▶ ACTIVITY: Find the line that contains "floor lamp: none". Copy it and every line after it to the end of the material below, exactly, with no pictures.

▶ DATA BELOW:

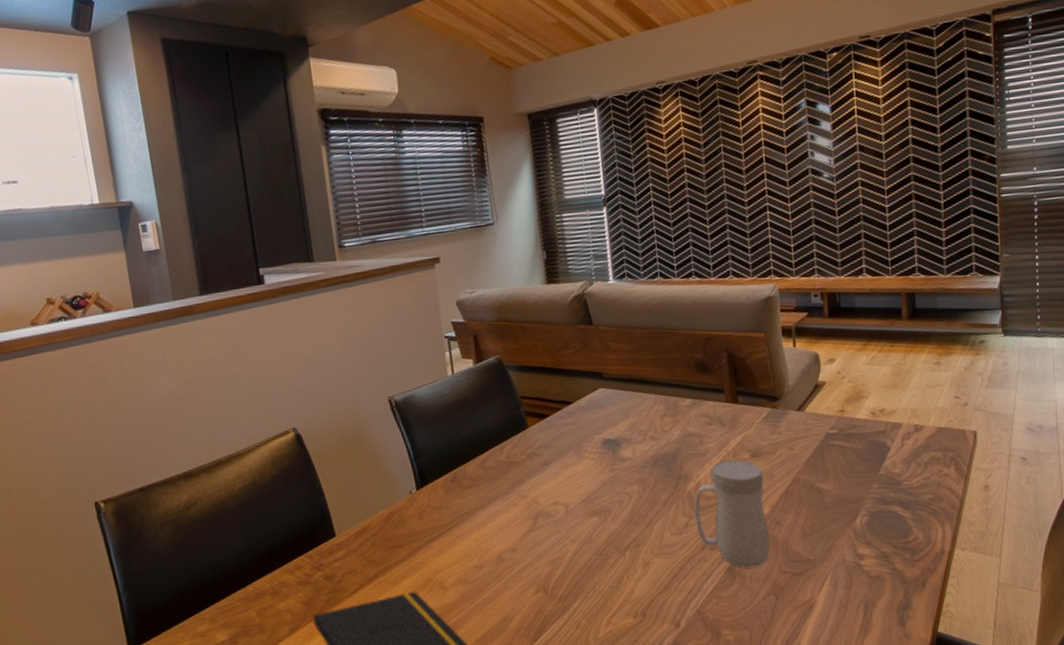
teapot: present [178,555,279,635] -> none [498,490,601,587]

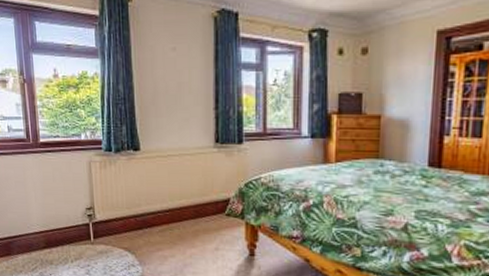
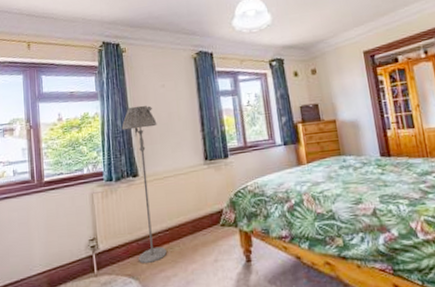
floor lamp: none [123,70,165,241] -> present [121,105,167,264]

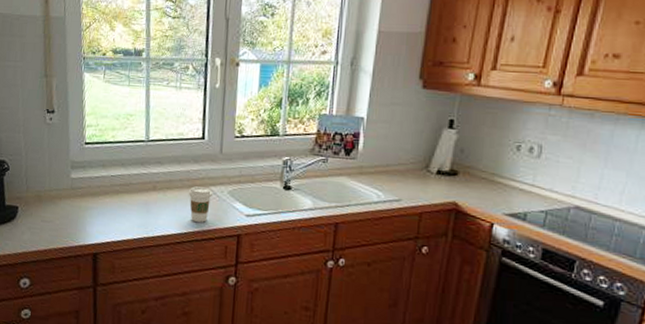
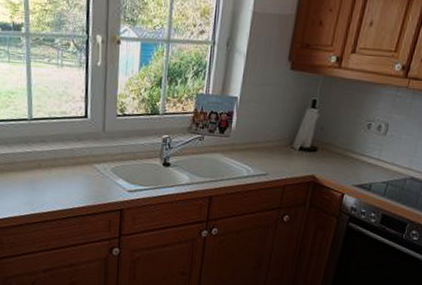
coffee cup: present [188,186,212,222] -> none [72,164,96,198]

▶ SOLUTION TO THIS EXERCISE:
floor lamp: none [123,70,165,241] -> present [121,105,167,264]

coffee cup: present [188,186,212,222] -> none [72,164,96,198]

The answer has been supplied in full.